SUKOHARJO, MettaNEWS – Grebeg Sadranan merupakan sebuah tradisi Masyarakat Jawa yang mereka gelar menjelang datangnya bulan suci Ramadan. Tradisi ini hampir seluruh tempat di jawa tengah melaksanakan terutama pada Keraton Kartasura di Sukoharjo.
Keraton Kartasura ini dulunya menjadi Istana Kerajaan Mataram Islam yang ini kini telah berubah menjadi kompleks pemakaman. Tak hanya pemakaman warga setempat, di sana juga terdapat beberapa tokoh yang dulunya menjadi petinggi Keraton Kartasura.
Juru Kunci Keraton Kartasura Mas Ngabei (MNNg) Surya Hastono Hadi Projo Nagoro mengungkapkan Sadranan tahun 2023 ini adalah yang ke-78 tahun terhitung dari tahun 1945.
Dari penjelasannya, makna dari Sadranan ini berasal dari kata Nyadran bahasa Jawa atau Sadra dari Sansekerta yang artinya adalah mengunjungi atau menengok makam keluarga atau trah atau nenek moyang untuk mendoakan.
“Untuk keraton Kartasura ini bertempat di bangsal yang berada di tengah-tengah, kemudian waktunya setiap kamis minggu ke 3 pada bulan Ruwah (bulan kedelapan kalender Jawa),” jelas Surya Kamis (16/3/2023).
Acara inti dalam tradisi nyadran ini adalah mendoakan Leluhur. Surya sapaan akrab dari juru kunci Kartasura, mengatakan kegiatan yang pihaknya gelar di keraton Kartasura ini berupa doa tahlil dan dzikir.
Sebelum memasuki acara inti tersebut terlebih dahulu masyarakat menglar besik makam dan besik alhi waris. Hal merupakan rangkaian budaya di mana masyarakat melakukan ritual ziarah kubur, mulai dari pembersihan makam leluhur dan tabur bunga.
“Usai itu baru kenuju inti mendoakan dengan tahlilan dan zikir. Selain itu juga terdapat tumpeng yang sebelumnya kami bawa kirab,” imbuhnya.
Mengenal Sejarah Grebeg Sadranan, Acara Pemeriah Tradisi
Tradisi Sadranan ini memiliki keunikan masing-masing dalam prosesi di setiap daerah.
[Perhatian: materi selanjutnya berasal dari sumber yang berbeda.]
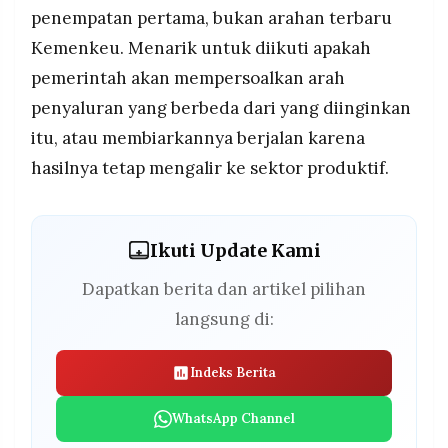
penempatan pertama, bukan arahan terbaru
Kemenkeu. Menarik untuk diikuti apakah
pemerintah akan mempersoalkan arah
penyaluran yang berbeda dari yang diinginkan
itu, atau membiarkannya berjalan karena
hasilnya tetap mengalir ke sektor produktif.
Ikuti Update Kami
Dapatkan berita dan artikel pilihan
langsung di:
Indeks Berita
WhatsApp Channel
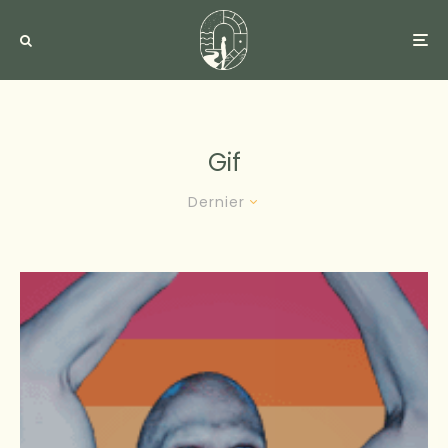
Gif
Dernier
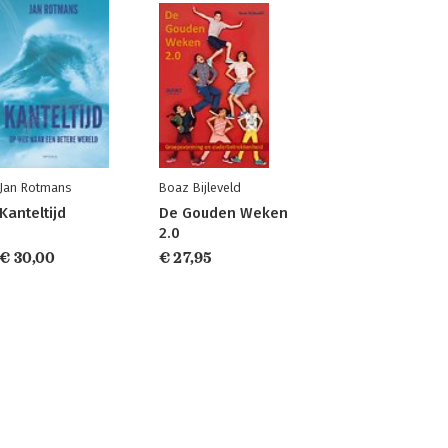
Jan Rotmans
Boaz Bijleveld
Kanteltijd
De Gouden Weken
2.0
€ 30,00
€ 27,95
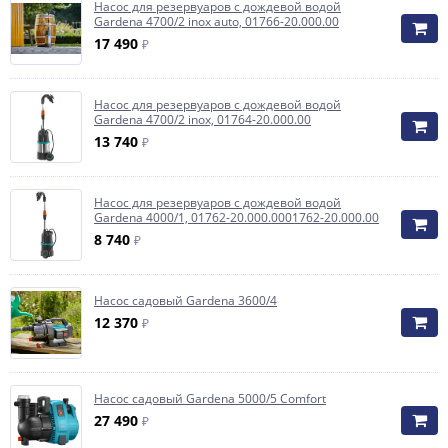
Насос для резервуаров с дождевой водой
Gardena 4700/2 inox auto, 01766-20.000.00
17 490
₽
Насос для резервуаров с дождевой водой
Gardena 4700/2 inox, 01764-20.000.00
13 740
₽
Насос для резервуаров с дождевой водой
Gardena 4000/1, 01762-20.000.0001762-20.000.00
8 740
₽
Насос садовый Gardena 3600/4
12 370
₽
Насос садовый Gardena 5000/5 Comfort
27 490
₽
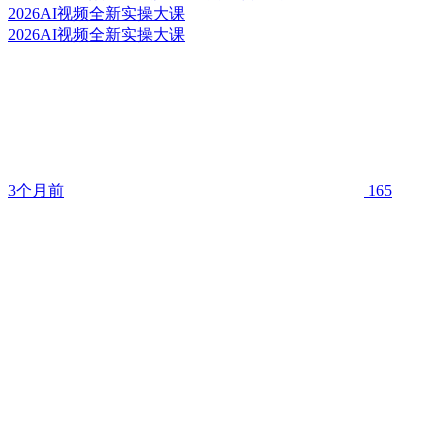
2026AI视频全新实操大课
2026AI视频全新实操大课
3个月前
165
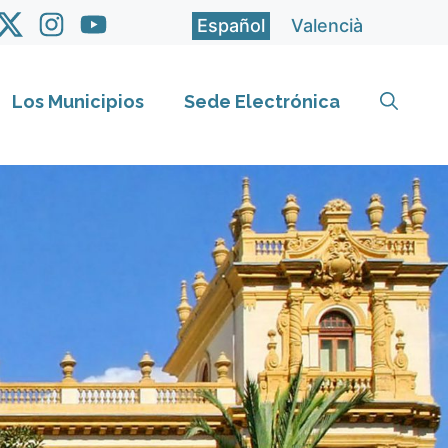
Español
Valencià
Los Municipios
Sede Electrónica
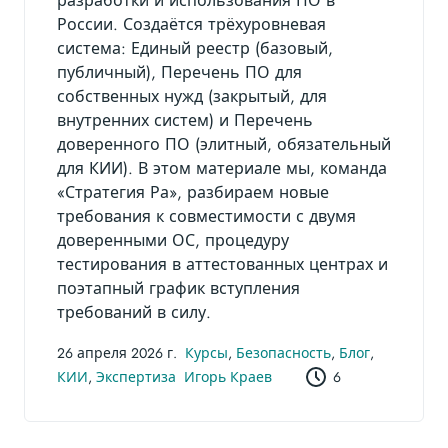
разработки и использования ПО в
России. Создаётся трёхуровневая
система: Единый реестр (базовый,
публичный), Перечень ПО для
собственных нужд (закрытый, для
внутренних систем) и Перечень
доверенного ПО (элитный, обязательный
для КИИ). В этом материале мы, команда
«Стратегия Ра», разбираем новые
требования к совместимости с двумя
доверенными ОС, процедуру
тестирования в аттестованных центрах и
поэтапный график вступления
требований в силу.
26 апреля 2026 г.
Курсы
,
Безопасность
,
Блог
,
КИИ
,
Экспертиза
Игорь Краев
6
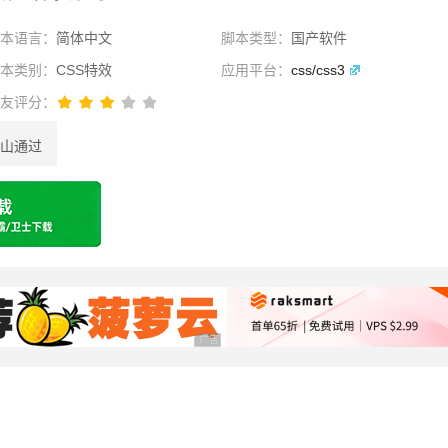
脚本语言：
简体中文
脚本类型：
国产软件
脚本类别：
CSS特效
应用平台：
css/css3
网友评分：
山通过
选择
广告 商业广告，理性选择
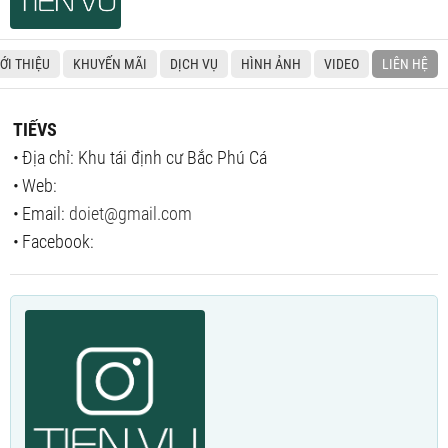
IỚI THIỆU
KHUYẾN MÃI
DỊCH VỤ
HÌNH ẢNH
VIDEO
LIÊN HỆ
TIẾVS
Địa chỉ: Khu tái định cư Bắc Phú Cá
Web:
Email:
doiet@gmail.com
Facebook:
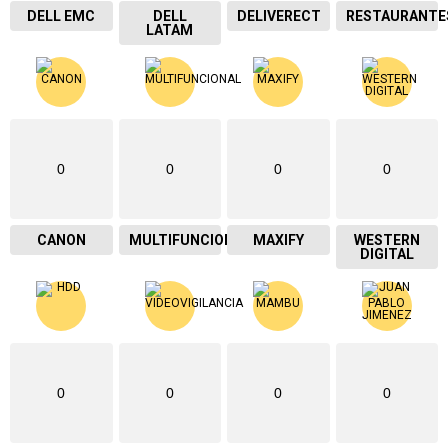
DELL EMC
DELL
DELIVERECT
RESTAURANTE
LATAM
0
0
0
0
CANON
MULTIFUNCIONAL
MAXIFY
WESTERN
DIGITAL
0
0
0
0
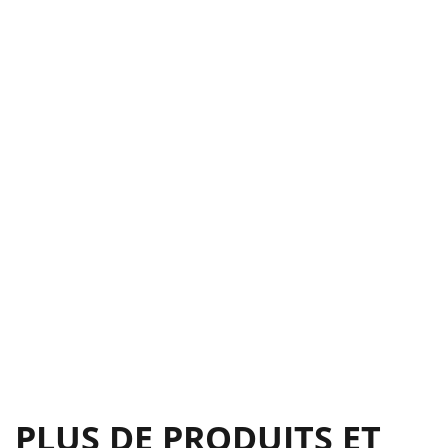
PLUS DE PRODUITS ET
Hal tersebut sebagai pemeriah tradisi sekaligus mengenalkan kepada generasi berikutnya.
Seperti pada Keraton Kartasura ini, terdapat beberapa kegiatan tambahan sebagai pemeriah acara yakni lomba menggambar untuk anak-anak, mengadakan festival musik dan jajanan tradisional dan terbaru membagikan 1000 dawet.
“Ini bermakna untuk masyarakat agar ikut menyemarakan tradisi Sadranan dan mengetahui prosesi inti yang tidak bisa lepas dari leluhur,” ungkapnya.
Sementara itu Camat Kartasura, Joko Miranto mengungkapkan kesejarahan Kartasura ini lebih tua dari Surakarta. Dari kesejarahan ini banyak budaya dan kearifan lokal yang masih kental sehingga mempunyai makna untuk generasi selanjutnya untuk meneruskan.
” Tentunya dengan mengadakan kegiatan pada tradisi Sadranan ini dapat menjaga dari segi budaya. Sekaligus mengangkat sisi ekonomi, sosiologi kewilayahan Kartasura. Termasuk pembelajaran atau ilmu untuk generasi muda,” ungkapnya.